:: INPUT DATA ::
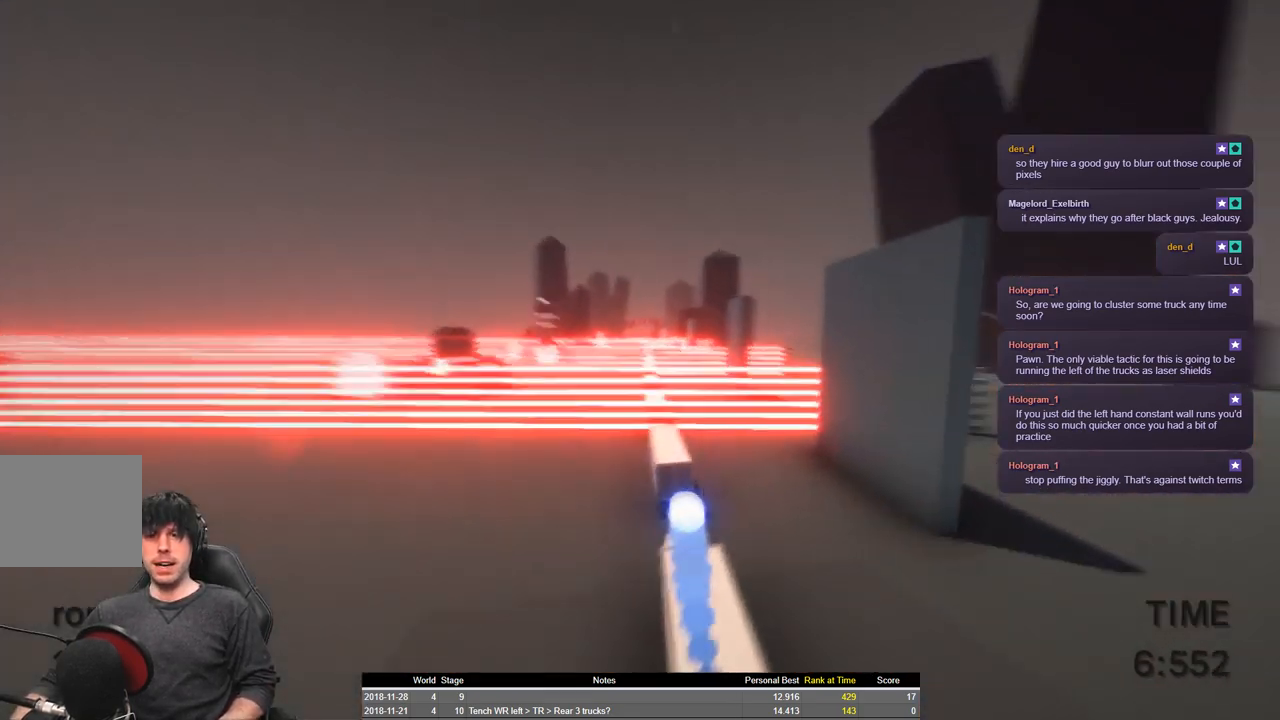
{"keys": ["shift", "space", "w"], "events": [[133, "d", "down"], [266, "d", "up"]]}
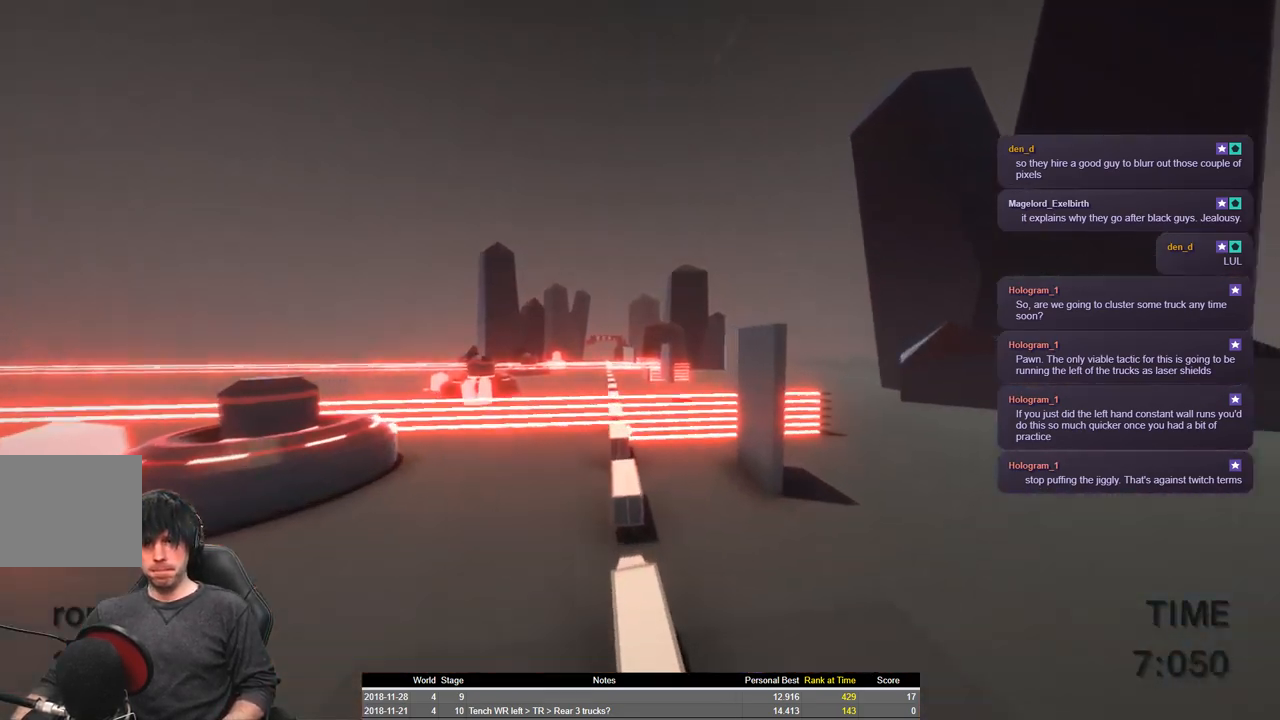
{"keys": ["a", "shift", "space", "w"], "events": [[433, "a", "down"]]}
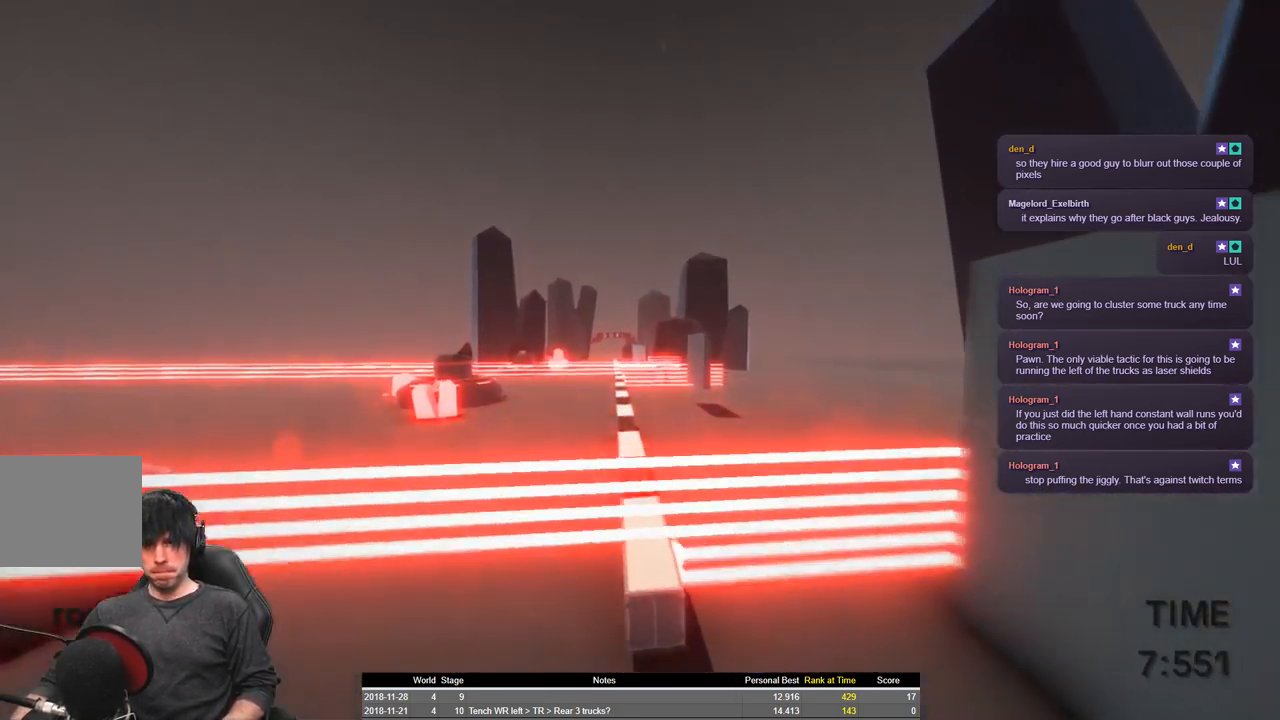
{"keys": ["shift", "space", "w"], "events": [[133, "a", "up"], [200, "space", "up"], [400, "d", "down"], [400, "space", "down"], [483, "d", "up"]]}
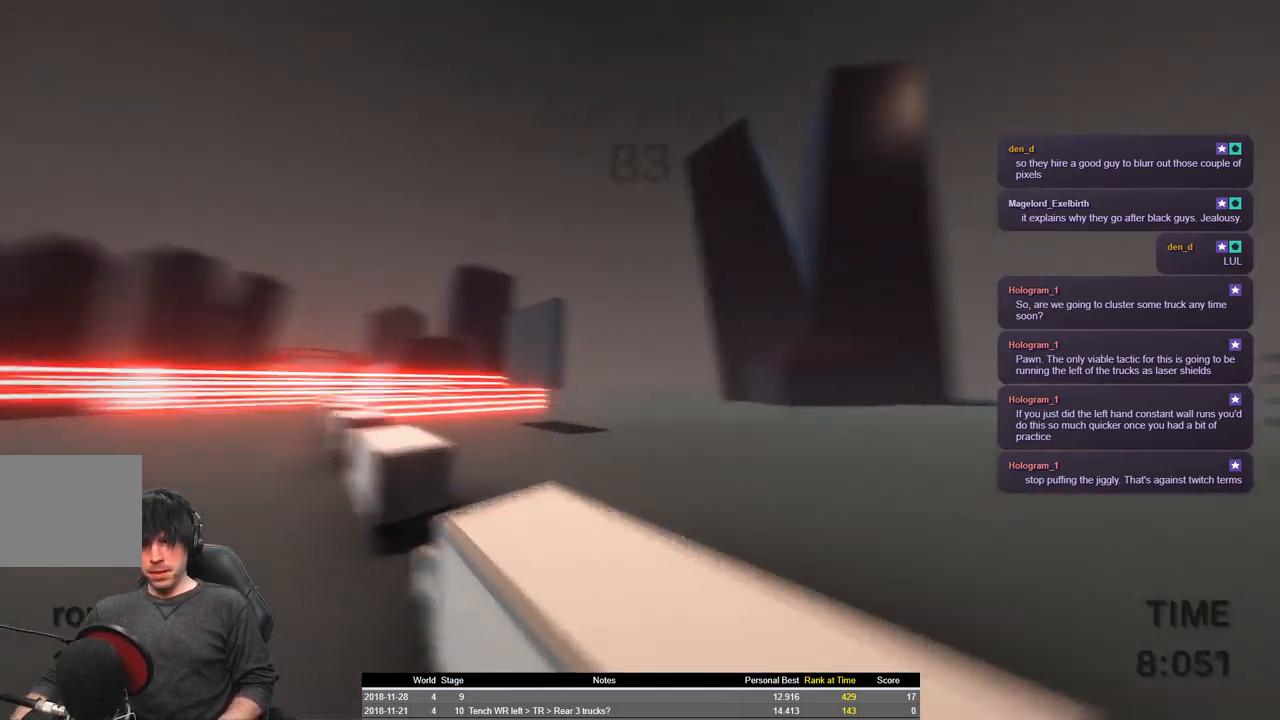
{"keys": ["shift", "space", "w"], "events": []}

:: EXERCISE PROMPT ::
Give back the material word for word, without images.

:: ANSWER TO THIS PROBLEM ::
{"keys": ["shift", "space", "w"], "events": [[133, "d", "down"], [266, "d", "up"]]}
{"keys": ["a", "shift", "space", "w"], "events": [[433, "a", "down"]]}
{"keys": ["shift", "space", "w"], "events": [[133, "a", "up"], [200, "space", "up"], [400, "d", "down"], [400, "space", "down"], [483, "d", "up"]]}
{"keys": ["shift", "space", "w"], "events": []}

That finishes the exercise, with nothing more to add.